» Task item
All of the entries must be reproduced exactly, with no images carried over.

*** Provided data

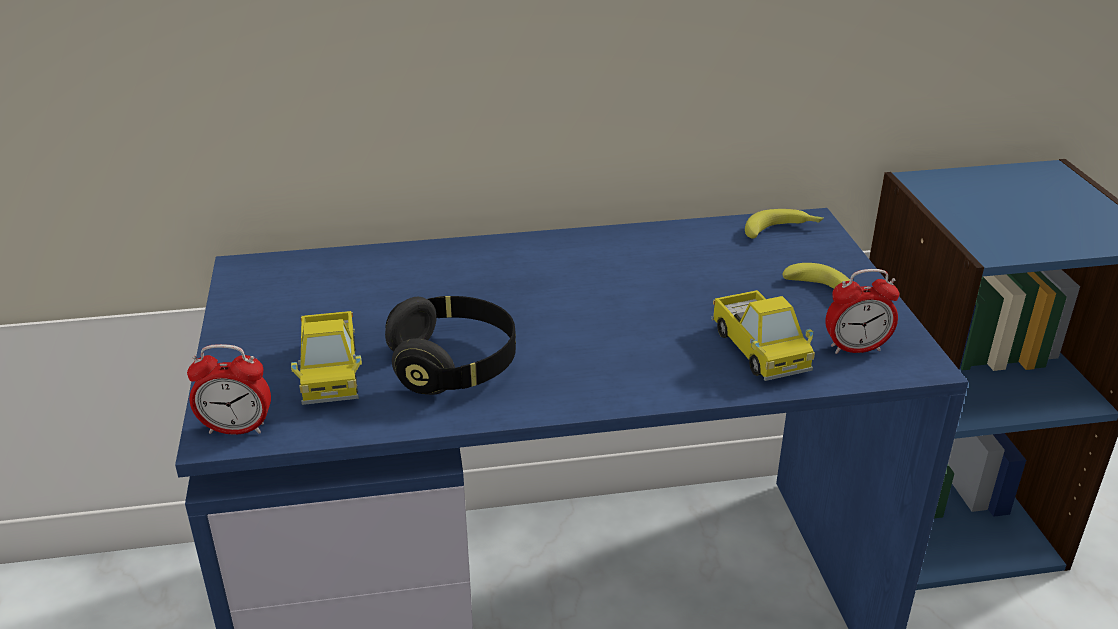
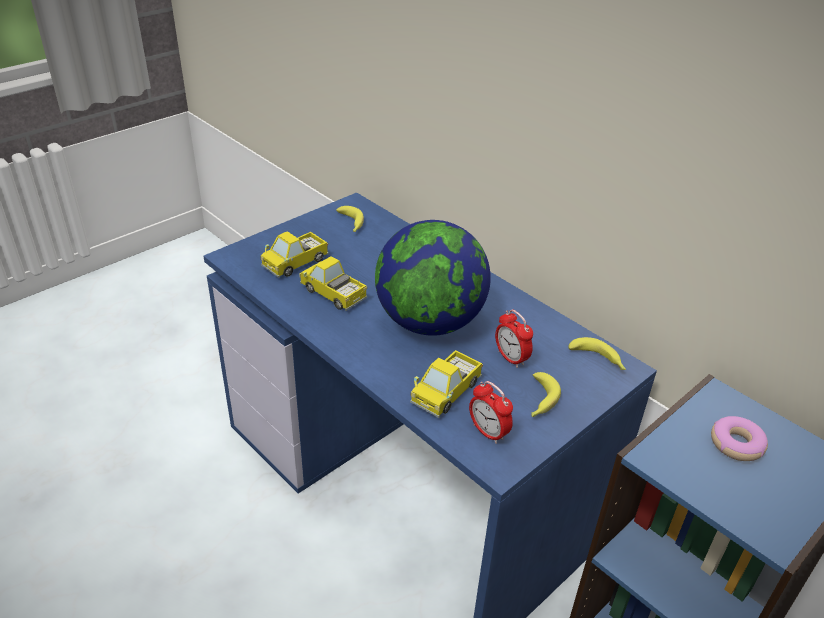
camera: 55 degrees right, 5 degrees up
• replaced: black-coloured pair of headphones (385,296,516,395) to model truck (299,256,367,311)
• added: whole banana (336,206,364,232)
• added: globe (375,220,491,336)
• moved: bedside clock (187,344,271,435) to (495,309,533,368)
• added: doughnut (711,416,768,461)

******

» Solution for this task
camera: 55 degrees right, 5 degrees up
• replaced: black-coloured pair of headphones (385,296,516,395) to model truck (299,256,367,311)
• added: whole banana (336,206,364,232)
• added: globe (375,220,491,336)
• moved: bedside clock (187,344,271,435) to (495,309,533,368)
• added: doughnut (711,416,768,461)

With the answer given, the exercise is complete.